Content starts

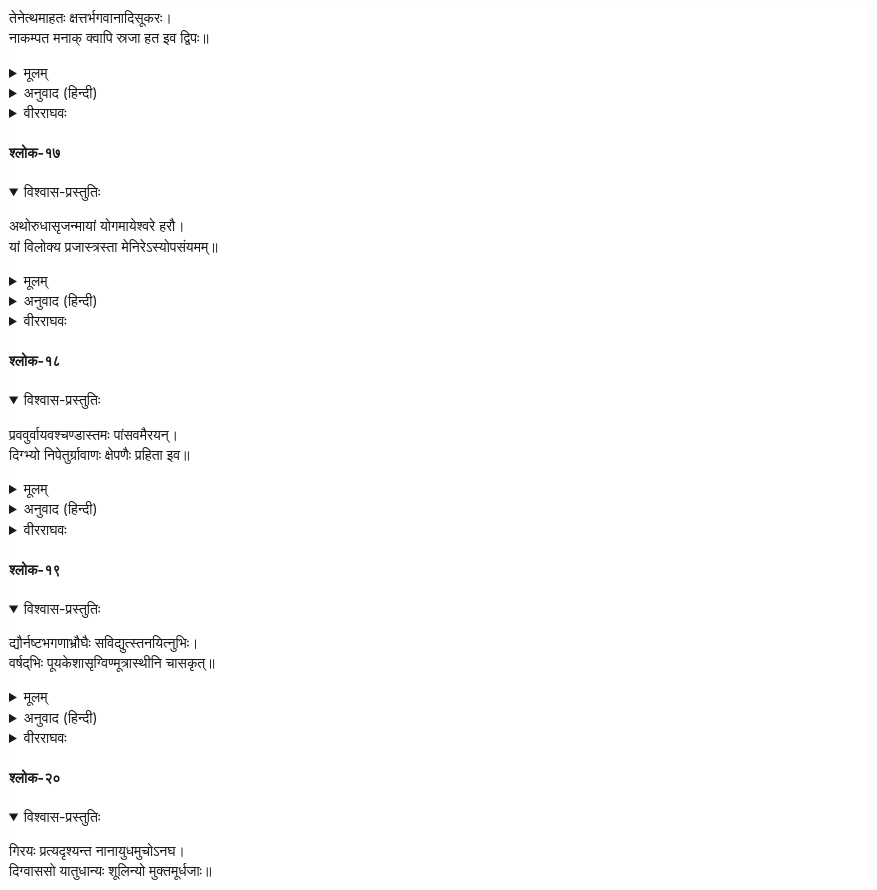 तेनेत्थमाहतः क्षत्तर्भगवानादिसूकरः।  
नाकम्पत मनाक् क्वापि स्रजा हत इव द्विपः॥
</details>

<details><summary>मूलम्</summary></details>

<details><summary>अनुवाद (हिन्दी)</summary></details>

<details><summary>वीरराघवः</summary></details>

#### श्लोक-१७


<details open><summary>विश्वास-प्रस्तुतिः</summary>

अथोरुधासृजन्मायां योगमायेश्वरे हरौ।  
यां विलोक्य प्रजास्त्रस्ता मेनिरेऽस्योपसंयमम्॥
</details>

<details><summary>मूलम्</summary></details>

<details><summary>अनुवाद (हिन्दी)</summary></details>

<details><summary>वीरराघवः</summary></details>

#### श्लोक-१८


<details open><summary>विश्वास-प्रस्तुतिः</summary>

प्रववुर्वायवश्चण्डास्तमः पांसवमैरयन्।  
दिग्भ्यो निपेतुर्ग्रावाणः क्षेपणैः प्रहिता इव॥
</details>

<details><summary>मूलम्</summary></details>

<details><summary>अनुवाद (हिन्दी)</summary></details>

<details><summary>वीरराघवः</summary></details>

#### श्लोक-१९


<details open><summary>विश्वास-प्रस्तुतिः</summary>

द्यौर्नष्टभगणाभ्रौघैः सविद्युत्स्तनयित्नुभिः।  
वर्षद‍्भिः पूयकेशासृग्विण्मूत्रास्थीनि चासकृत्॥
</details>

<details><summary>मूलम्</summary></details>

<details><summary>अनुवाद (हिन्दी)</summary></details>

<details><summary>वीरराघवः</summary></details>

#### श्लोक-२०


<details open><summary>विश्वास-प्रस्तुतिः</summary>

गिरयः प्रत्यदृश्यन्त नानायुधमुचोऽनघ।  
दिग्वाससो यातुधान्यः शूलिन्यो मुक्तमूर्धजाः॥
</details>
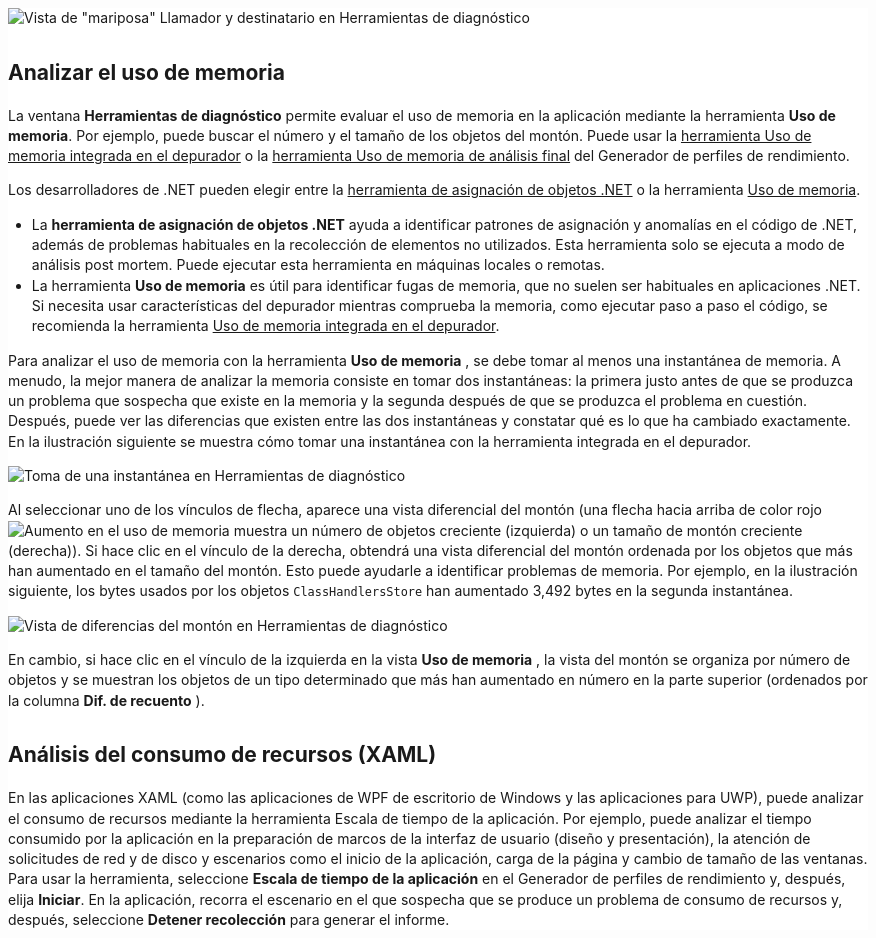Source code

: ![Vista de "mariposa" Llamador y destinatario en Herramientas de diagnóstico](../profiling/media/prof-tour-cpu-usage-caller-callee.png "Vista Llamador y destinatario de Herramientas de diagnóstico")

## <a name="analyze-memory-usage"></a>Analizar el uso de memoria

La ventana **Herramientas de diagnóstico** permite evaluar el uso de memoria en la aplicación mediante la herramienta **Uso de memoria**. Por ejemplo, puede buscar el número y el tamaño de los objetos del montón. Puede usar la [herramienta Uso de memoria integrada en el depurador](../profiling/memory-usage.md) o la [herramienta Uso de memoria de análisis final](../profiling/memory-usage-without-debugging2.md) del Generador de perfiles de rendimiento.

Los desarrolladores de .NET pueden elegir entre la [herramienta de asignación de objetos .NET](../profiling/dotnet-alloc-tool.md) o la herramienta [Uso de memoria](../profiling/memory-usage.md).

- La **herramienta de asignación de objetos .NET** ayuda a identificar patrones de asignación y anomalías en el código de .NET, además de problemas habituales en la recolección de elementos no utilizados. Esta herramienta solo se ejecuta a modo de análisis post mortem. Puede ejecutar esta herramienta en máquinas locales o remotas.
- La herramienta **Uso de memoria** es útil para identificar fugas de memoria, que no suelen ser habituales en aplicaciones .NET. Si necesita usar características del depurador mientras comprueba la memoria, como ejecutar paso a paso el código, se recomienda la herramienta [Uso de memoria integrada en el depurador](../profiling/beginners-guide-to-performance-profiling.md).

Para analizar el uso de memoria con la herramienta **Uso de memoria** , se debe tomar al menos una instantánea de memoria. A menudo, la mejor manera de analizar la memoria consiste en tomar dos instantáneas: la primera justo antes de que se produzca un problema que sospecha que existe en la memoria y la segunda después de que se produzca el problema en cuestión. Después, puede ver las diferencias que existen entre las dos instantáneas y constatar qué es lo que ha cambiado exactamente. En la ilustración siguiente se muestra cómo tomar una instantánea con la herramienta integrada en el depurador.

![Toma de una instantánea en Herramientas de diagnóstico](../profiling/media/prof-tour-take-snapshots.gif "Tomar instantáneas en Herramientas de diagnóstico")

Al seleccionar uno de los vínculos de flecha, aparece una vista diferencial del montón (una flecha hacia arriba de color rojo ![Aumento en el uso de memoria](../profiling/media/prof-tour-mem-usage-up-arrow.png "Aumento del uso de memoria") muestra un número de objetos creciente (izquierda) o un tamaño de montón creciente (derecha)). Si hace clic en el vínculo de la derecha, obtendrá una vista diferencial del montón ordenada por los objetos que más han aumentado en el tamaño del montón. Esto puede ayudarle a identificar problemas de memoria. Por ejemplo, en la ilustración siguiente, los bytes usados por los objetos `ClassHandlersStore` han aumentado 3,492 bytes en la segunda instantánea.

![Vista de diferencias del montón en Herramientas de diagnóstico](../profiling/media/prof-tour-mem-usage-diff-heap.png "Vista de diferencias del montón en Herramientas de diagnóstico")

En cambio, si hace clic en el vínculo de la izquierda en la vista **Uso de memoria** , la vista del montón se organiza por número de objetos y se muestran los objetos de un tipo determinado que más han aumentado en número en la parte superior (ordenados por la columna **Dif. de recuento** ).

## <a name="analyze-resource-consumption-xaml"></a>Análisis del consumo de recursos (XAML)

En las aplicaciones XAML (como las aplicaciones de WPF de escritorio de Windows y las aplicaciones para UWP), puede analizar el consumo de recursos mediante la herramienta Escala de tiempo de la aplicación. Por ejemplo, puede analizar el tiempo consumido por la aplicación en la preparación de marcos de la interfaz de usuario (diseño y presentación), la atención de solicitudes de red y de disco y escenarios como el inicio de la aplicación, carga de la página y cambio de tamaño de las ventanas. Para usar la herramienta, seleccione **Escala de tiempo de la aplicación** en el Generador de perfiles de rendimiento y, después, elija **Iniciar**. En la aplicación, recorra el escenario en el que sospecha que se produce un problema de consumo de recursos y, después, seleccione **Detener recolección** para generar el informe.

Content ends

#### Work required:
Leave out the images and transcribe all the records exactly.

#### Final answer:
 तेनेत्थमाहतः क्षत्तर्भगवानादिसूकरः।  
नाकम्पत मनाक् क्वापि स्रजा हत इव द्विपः॥
</details>

<details><summary>मूलम्</summary></details>

<details><summary>अनुवाद (हिन्दी)</summary></details>

<details><summary>वीरराघवः</summary></details>

#### श्लोक-१७


<details open><summary>विश्वास-प्रस्तुतिः</summary>

अथोरुधासृजन्मायां योगमायेश्वरे हरौ।  
यां विलोक्य प्रजास्त्रस्ता मेनिरेऽस्योपसंयमम्॥
</details>

<details><summary>मूलम्</summary></details>

<details><summary>अनुवाद (हिन्दी)</summary></details>

<details><summary>वीरराघवः</summary></details>

#### श्लोक-१८


<details open><summary>विश्वास-प्रस्तुतिः</summary>

प्रववुर्वायवश्चण्डास्तमः पांसवमैरयन्।  
दिग्भ्यो निपेतुर्ग्रावाणः क्षेपणैः प्रहिता इव॥
</details>

<details><summary>मूलम्</summary></details>

<details><summary>अनुवाद (हिन्दी)</summary></details>

<details><summary>वीरराघवः</summary></details>

#### श्लोक-१९


<details open><summary>विश्वास-प्रस्तुतिः</summary>

द्यौर्नष्टभगणाभ्रौघैः सविद्युत्स्तनयित्नुभिः।  
वर्षद‍्भिः पूयकेशासृग्विण्मूत्रास्थीनि चासकृत्॥
</details>

<details><summary>मूलम्</summary></details>

<details><summary>अनुवाद (हिन्दी)</summary></details>

<details><summary>वीरराघवः</summary></details>

#### श्लोक-२०


<details open><summary>विश्वास-प्रस्तुतिः</summary>

गिरयः प्रत्यदृश्यन्त नानायुधमुचोऽनघ।  
दिग्वाससो यातुधान्यः शूलिन्यो मुक्तमूर्धजाः॥
</details>
Source code

: ![Vista de "mariposa" Llamador y destinatario en Herramientas de diagnóstico](../profiling/media/prof-tour-cpu-usage-caller-callee.png "Vista Llamador y destinatario de Herramientas de diagnóstico")

## <a name="analyze-memory-usage"></a>Analizar el uso de memoria

La ventana **Herramientas de diagnóstico** permite evaluar el uso de memoria en la aplicación mediante la herramienta **Uso de memoria**. Por ejemplo, puede buscar el número y el tamaño de los objetos del montón. Puede usar la [herramienta Uso de memoria integrada en el depurador](../profiling/memory-usage.md) o la [herramienta Uso de memoria de análisis final](../profiling/memory-usage-without-debugging2.md) del Generador de perfiles de rendimiento.

Los desarrolladores de .NET pueden elegir entre la [herramienta de asignación de objetos .NET](../profiling/dotnet-alloc-tool.md) o la herramienta [Uso de memoria](../profiling/memory-usage.md).

- La **herramienta de asignación de objetos .NET** ayuda a identificar patrones de asignación y anomalías en el código de .NET, además de problemas habituales en la recolección de elementos no utilizados. Esta herramienta solo se ejecuta a modo de análisis post mortem. Puede ejecutar esta herramienta en máquinas locales o remotas.
- La herramienta **Uso de memoria** es útil para identificar fugas de memoria, que no suelen ser habituales en aplicaciones .NET. Si necesita usar características del depurador mientras comprueba la memoria, como ejecutar paso a paso el código, se recomienda la herramienta [Uso de memoria integrada en el depurador](../profiling/beginners-guide-to-performance-profiling.md).

Para analizar el uso de memoria con la herramienta **Uso de memoria** , se debe tomar al menos una instantánea de memoria. A menudo, la mejor manera de analizar la memoria consiste en tomar dos instantáneas: la primera justo antes de que se produzca un problema que sospecha que existe en la memoria y la segunda después de que se produzca el problema en cuestión. Después, puede ver las diferencias que existen entre las dos instantáneas y constatar qué es lo que ha cambiado exactamente. En la ilustración siguiente se muestra cómo tomar una instantánea con la herramienta integrada en el depurador.

![Toma de una instantánea en Herramientas de diagnóstico](../profiling/media/prof-tour-take-snapshots.gif "Tomar instantáneas en Herramientas de diagnóstico")

Al seleccionar uno de los vínculos de flecha, aparece una vista diferencial del montón (una flecha hacia arriba de color rojo ![Aumento en el uso de memoria](../profiling/media/prof-tour-mem-usage-up-arrow.png "Aumento del uso de memoria") muestra un número de objetos creciente (izquierda) o un tamaño de montón creciente (derecha)). Si hace clic en el vínculo de la derecha, obtendrá una vista diferencial del montón ordenada por los objetos que más han aumentado en el tamaño del montón. Esto puede ayudarle a identificar problemas de memoria. Por ejemplo, en la ilustración siguiente, los bytes usados por los objetos `ClassHandlersStore` han aumentado 3,492 bytes en la segunda instantánea.

![Vista de diferencias del montón en Herramientas de diagnóstico](../profiling/media/prof-tour-mem-usage-diff-heap.png "Vista de diferencias del montón en Herramientas de diagnóstico")

En cambio, si hace clic en el vínculo de la izquierda en la vista **Uso de memoria** , la vista del montón se organiza por número de objetos y se muestran los objetos de un tipo determinado que más han aumentado en número en la parte superior (ordenados por la columna **Dif. de recuento** ).

## <a name="analyze-resource-consumption-xaml"></a>Análisis del consumo de recursos (XAML)

En las aplicaciones XAML (como las aplicaciones de WPF de escritorio de Windows y las aplicaciones para UWP), puede analizar el consumo de recursos mediante la herramienta Escala de tiempo de la aplicación. Por ejemplo, puede analizar el tiempo consumido por la aplicación en la preparación de marcos de la interfaz de usuario (diseño y presentación), la atención de solicitudes de red y de disco y escenarios como el inicio de la aplicación, carga de la página y cambio de tamaño de las ventanas. Para usar la herramienta, seleccione **Escala de tiempo de la aplicación** en el Generador de perfiles de rendimiento y, después, elija **Iniciar**. En la aplicación, recorra el escenario en el que sospecha que se produce un problema de consumo de recursos y, después, seleccione **Detener recolección** para generar el informe.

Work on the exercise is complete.